__Assignment__:
No pictures should appear in the copy; otherwise retype the entries exactly.

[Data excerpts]

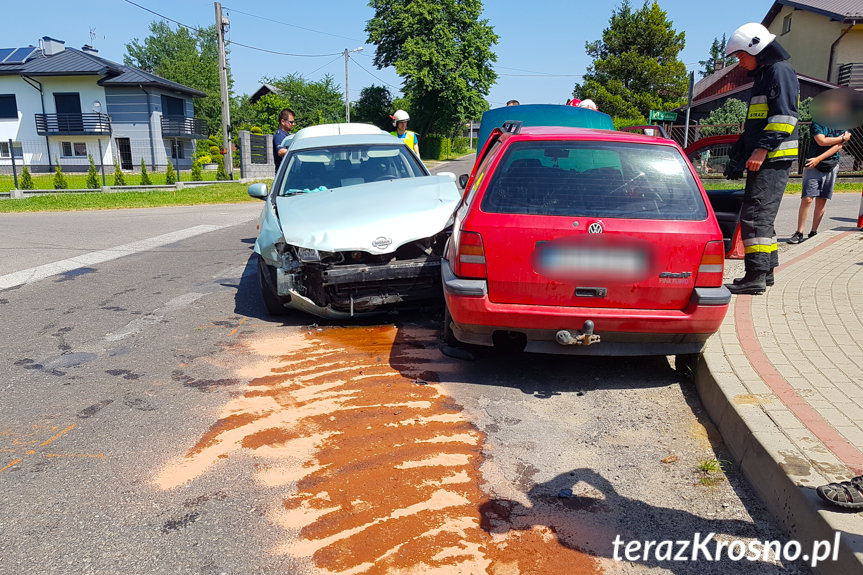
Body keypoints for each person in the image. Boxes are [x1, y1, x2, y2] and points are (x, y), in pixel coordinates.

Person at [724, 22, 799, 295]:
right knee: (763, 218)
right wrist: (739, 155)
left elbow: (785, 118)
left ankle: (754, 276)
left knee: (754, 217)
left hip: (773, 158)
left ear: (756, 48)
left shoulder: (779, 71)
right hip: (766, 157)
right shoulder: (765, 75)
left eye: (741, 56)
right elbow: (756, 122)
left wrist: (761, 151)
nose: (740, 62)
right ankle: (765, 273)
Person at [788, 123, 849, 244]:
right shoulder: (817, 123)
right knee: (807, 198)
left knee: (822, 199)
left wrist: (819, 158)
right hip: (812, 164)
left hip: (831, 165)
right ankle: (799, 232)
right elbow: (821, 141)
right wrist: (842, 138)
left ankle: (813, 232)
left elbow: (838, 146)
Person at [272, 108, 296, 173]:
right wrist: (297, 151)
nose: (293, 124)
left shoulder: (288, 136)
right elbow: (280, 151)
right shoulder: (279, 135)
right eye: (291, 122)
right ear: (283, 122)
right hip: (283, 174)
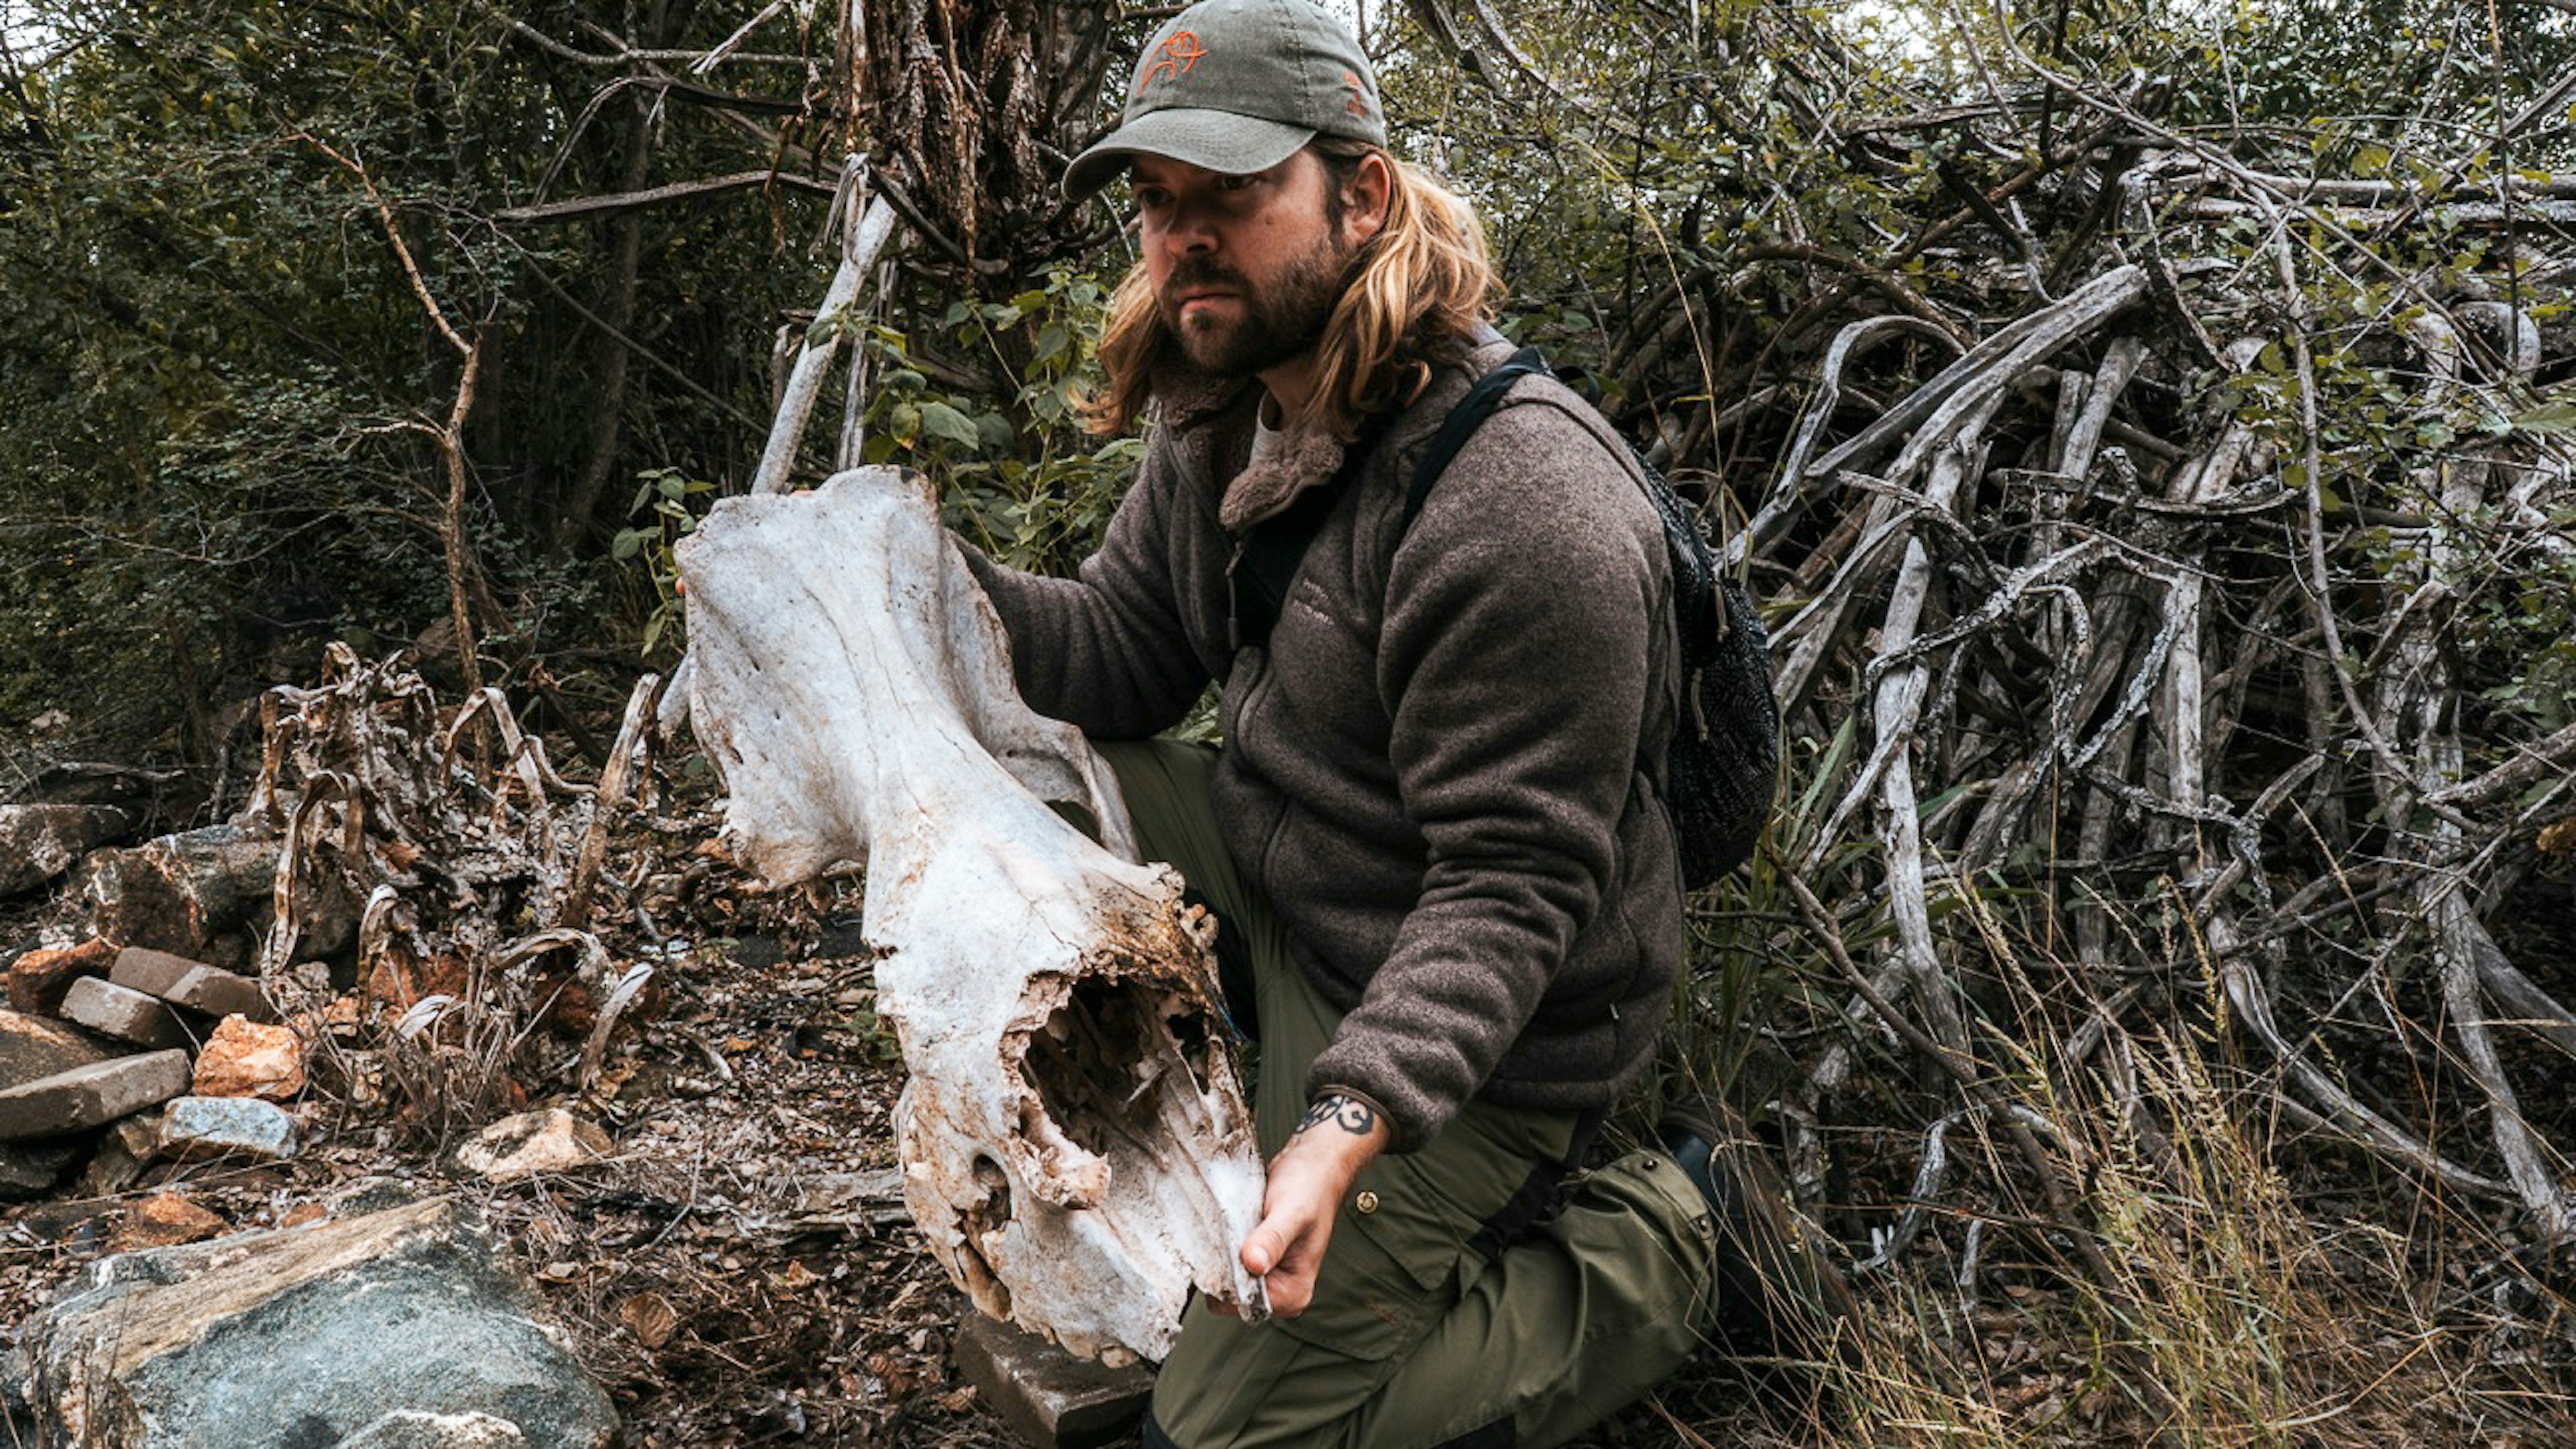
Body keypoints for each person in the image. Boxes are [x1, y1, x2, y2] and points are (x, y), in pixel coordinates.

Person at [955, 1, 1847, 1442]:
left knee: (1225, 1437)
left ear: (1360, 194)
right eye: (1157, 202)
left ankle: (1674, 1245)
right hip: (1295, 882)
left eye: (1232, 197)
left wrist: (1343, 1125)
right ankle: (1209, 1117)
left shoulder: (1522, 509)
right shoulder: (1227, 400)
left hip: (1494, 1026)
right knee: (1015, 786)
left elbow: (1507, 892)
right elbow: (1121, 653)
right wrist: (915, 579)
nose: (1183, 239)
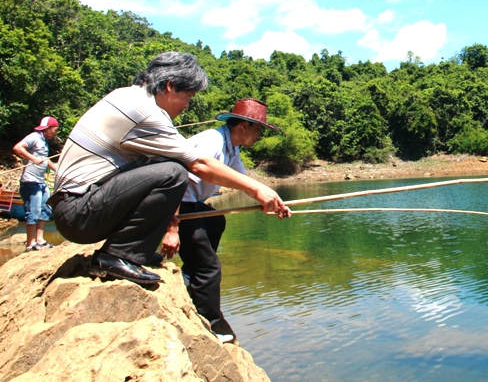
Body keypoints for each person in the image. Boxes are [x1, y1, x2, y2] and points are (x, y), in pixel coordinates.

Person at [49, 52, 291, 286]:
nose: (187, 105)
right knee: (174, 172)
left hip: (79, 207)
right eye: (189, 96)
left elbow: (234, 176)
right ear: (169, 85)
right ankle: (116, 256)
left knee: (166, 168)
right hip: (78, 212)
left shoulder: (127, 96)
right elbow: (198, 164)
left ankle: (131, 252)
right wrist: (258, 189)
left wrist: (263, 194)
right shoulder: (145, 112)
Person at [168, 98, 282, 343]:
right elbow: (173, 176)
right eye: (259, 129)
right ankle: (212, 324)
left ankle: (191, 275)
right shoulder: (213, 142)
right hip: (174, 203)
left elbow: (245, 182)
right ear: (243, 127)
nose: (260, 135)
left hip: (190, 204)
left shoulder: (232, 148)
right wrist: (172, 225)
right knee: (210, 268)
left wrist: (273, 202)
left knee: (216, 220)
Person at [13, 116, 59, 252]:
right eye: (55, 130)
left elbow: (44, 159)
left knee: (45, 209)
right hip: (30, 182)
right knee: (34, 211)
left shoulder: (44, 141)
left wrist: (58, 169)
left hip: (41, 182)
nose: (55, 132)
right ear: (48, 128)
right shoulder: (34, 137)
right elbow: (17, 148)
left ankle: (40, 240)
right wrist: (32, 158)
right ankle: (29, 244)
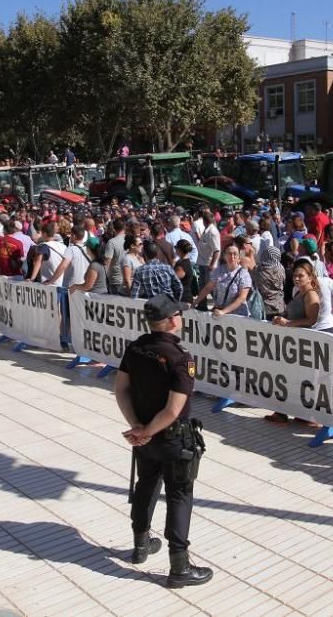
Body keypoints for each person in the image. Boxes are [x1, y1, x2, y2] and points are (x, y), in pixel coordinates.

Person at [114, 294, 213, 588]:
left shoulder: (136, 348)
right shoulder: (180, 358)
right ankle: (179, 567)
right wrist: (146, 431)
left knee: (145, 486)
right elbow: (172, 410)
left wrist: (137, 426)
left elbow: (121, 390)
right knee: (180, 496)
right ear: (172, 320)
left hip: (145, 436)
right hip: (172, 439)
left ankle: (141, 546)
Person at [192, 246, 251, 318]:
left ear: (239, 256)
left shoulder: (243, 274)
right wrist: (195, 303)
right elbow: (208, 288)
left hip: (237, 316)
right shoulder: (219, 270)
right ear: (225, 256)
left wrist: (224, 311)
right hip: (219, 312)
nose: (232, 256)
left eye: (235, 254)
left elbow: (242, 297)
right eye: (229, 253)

__Answer to this exercise__:
Body keypoints for each person in the image. Boxes are [x1, y1, x2, y2] and points are (x, y), in pixel coordinates.

Person at [724, 22, 799, 295]:
right knee: (763, 218)
right wrist: (739, 155)
left elbow: (785, 118)
left ankle: (754, 276)
left knee: (754, 217)
left hip: (773, 158)
left ear: (756, 48)
left shoulder: (779, 71)
right hip: (766, 157)
right shoulder: (765, 75)
left eye: (741, 56)
right elbow: (756, 122)
left wrist: (761, 151)
nose: (740, 62)
right ankle: (765, 273)
Person at [788, 123, 849, 244]:
right shoulder: (817, 123)
right knee: (807, 198)
left knee: (822, 199)
left wrist: (819, 158)
right hip: (812, 164)
left hip: (831, 165)
right ankle: (799, 232)
right elbow: (821, 141)
right wrist: (842, 138)
left ankle: (813, 232)
left elbow: (838, 146)
Person at [272, 108, 296, 173]:
right wrist: (297, 151)
nose: (293, 124)
left shoulder: (288, 136)
right elbow: (280, 151)
right shoulder: (279, 135)
right eye: (291, 122)
right ear: (283, 122)
right hip: (283, 174)
Body keypoints for each person in the image. Boxes are [x1, y1, x2, y2] and points are (x, y), in pixel coordinates.

Person at [955, 1, 1847, 1442]:
left knee: (1225, 1437)
left ear: (1360, 194)
right eye: (1157, 202)
left ankle: (1674, 1245)
right hip: (1295, 882)
left eye: (1232, 197)
left wrist: (1343, 1125)
right ankle: (1209, 1117)
left shoulder: (1522, 509)
right shoulder: (1227, 400)
left hip: (1494, 1026)
right knee: (1015, 786)
left elbow: (1507, 892)
right elbow: (1121, 653)
right wrist: (915, 579)
nose: (1183, 239)
Body keypoints for each person in the image. Boxes are [x1, y1, x2, y2] and points are (x, y), in pixel coordinates.

Person at [49, 52, 291, 286]:
nose: (187, 105)
right knee: (174, 172)
left hip: (79, 207)
right eye: (189, 96)
left elbow: (234, 176)
right ear: (169, 85)
right ankle: (116, 256)
left knee: (166, 168)
right hip: (78, 212)
left shoulder: (127, 96)
right elbow: (198, 164)
left ankle: (131, 252)
right wrist: (258, 189)
left wrist: (263, 194)
right shoulder: (145, 112)
Person at [168, 98, 282, 343]:
right elbow: (173, 176)
right eye: (259, 129)
right ankle: (212, 324)
left ankle: (191, 275)
right shoulder: (213, 142)
right hip: (174, 203)
left elbow: (245, 182)
right ear: (243, 127)
nose: (260, 135)
left hip: (190, 204)
left shoulder: (232, 148)
right wrist: (172, 225)
right knee: (210, 268)
left wrist: (273, 202)
left knee: (216, 220)
Person at [13, 116, 59, 252]:
right eye: (55, 130)
left elbow: (44, 159)
left knee: (45, 209)
right hip: (30, 182)
right knee: (34, 211)
left shoulder: (44, 141)
left wrist: (58, 169)
left hip: (41, 182)
nose: (55, 132)
right ear: (48, 128)
right shoulder: (34, 137)
right elbow: (17, 148)
left ankle: (40, 240)
right wrist: (32, 158)
right ankle: (29, 244)
Body keypoints for each person in the image. Boxes are [x1, y1, x2, y2] and points are (x, y), in pixel coordinates.

Person at [114, 294, 213, 588]:
left shoulder: (136, 348)
right shoulder: (180, 358)
right ankle: (179, 567)
right wrist: (146, 431)
left knee: (145, 486)
right elbow: (172, 410)
left wrist: (137, 426)
left elbow: (121, 390)
right knee: (180, 496)
right ear: (172, 320)
left hip: (145, 436)
right hip: (172, 439)
left ankle: (141, 546)
Person at [192, 246, 251, 318]:
left ear: (239, 256)
left shoulder: (243, 274)
right wrist: (195, 303)
right elbow: (208, 288)
left hip: (237, 316)
right shoulder: (219, 270)
right ear: (225, 256)
left wrist: (224, 311)
right hip: (219, 312)
nose: (232, 256)
left eye: (235, 254)
left elbow: (242, 297)
right eye: (229, 253)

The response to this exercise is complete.